You can "boo" the mayor on national television.
Beignets are the major cause of your gallstones.
You wear sweaters in October because it ought to be cold.
Someone asks you "Where you at?" and you tell them how you are.
You are left behind at an out-of-town bar searching for a "go cup" .
You think of potholes as naturally occurring speed bump.
You suck the heads, sing the blues and you actually know
where you got them shoes.
You shake out your shoes before putting them on.
You don't go buy groceries, you make groceries.
You know that "super doppler" does not refer to a generously endowed
woman's chest.
You know why you should never, ever swim by the Lake
Pontchartrain steps (for more than one reason).
You cringe every time you hear an actor with a Southern or
Cajun accent in a "New Orleans-based" movie or TV show.
You have to reset your clocks after every thunderstorm.
You waste more time navigating back streets than you would
if you just sat in traffic.
You still call the Fairmont Hotel the Roosevelt.
You consider garbage cans a legal step to protecting your
parking space on a public street.
You fall asleep to the soothing sounds of four box fans.
You ignore cockroaches because you know the only ones you
could kill are the weak or infirmed, and it would only serve to
strengthen the breed.
You eat dinner out and spend the entire meal talking about all the other
good places you've eaten.
Best line I have heard from all of this. What a great comparison!
My most recent favorite restaurant - Drago's. Is it gone?
Hmmm, I think I will make some boiled shrimp for supper, or red beans and rice. Bless you all.
Not only is Drago's still in business, but they were out feeding people in Lakeview in the weeks after the storm. When people were coming back to see their damages and to start working on their homes, Drago's was there with free food for all of them.

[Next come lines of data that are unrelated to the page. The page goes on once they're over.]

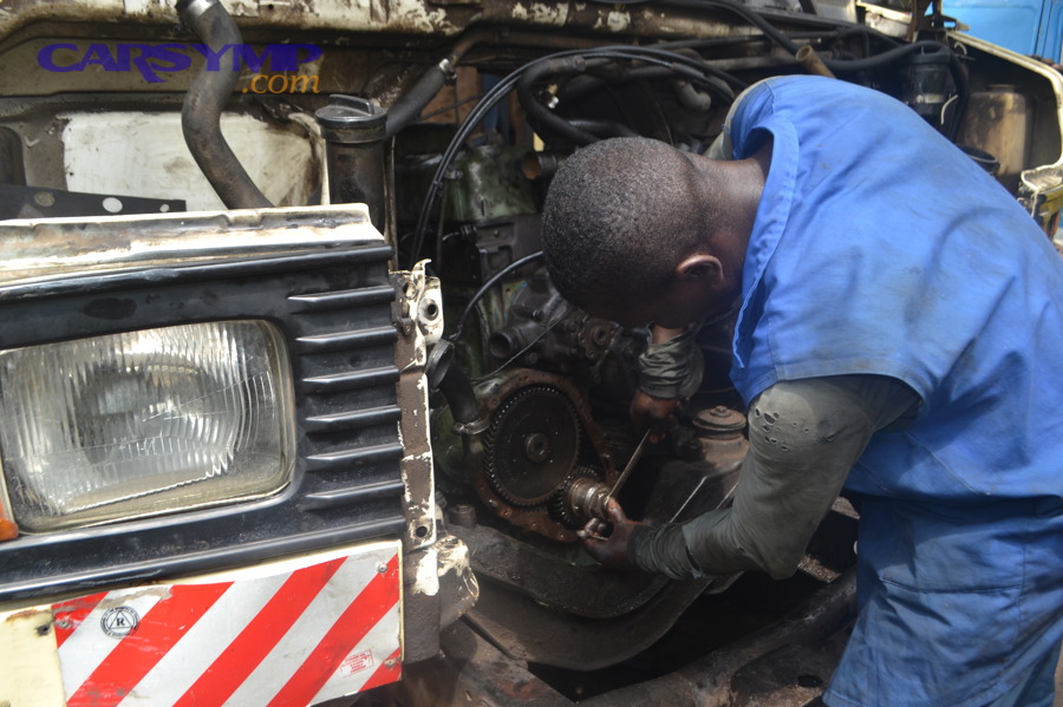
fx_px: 974
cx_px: 532
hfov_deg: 57.2
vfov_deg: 39.9
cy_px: 354
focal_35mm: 33
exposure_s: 1/125
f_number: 4
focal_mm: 22
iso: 125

Thanks. Maybe sometime soon we will be back in NO to eat at Drago's again. On a side note, not significant, but some news that I found interesting. Our son plays on the PGA TOUR. I have been wondering what would happen to the tournament that they hold in New Orleans every year (usually during Jazz Fest). Just found out last week that the tournament will go ahead in 2006. The TPC course was destroyed, but the tournament will move back to the old venue, English Turn Golf and Country Club.
I ate some of that free food in front of St. Dominic Church. It was terrific.
Do not ask what meat is int he gumbo.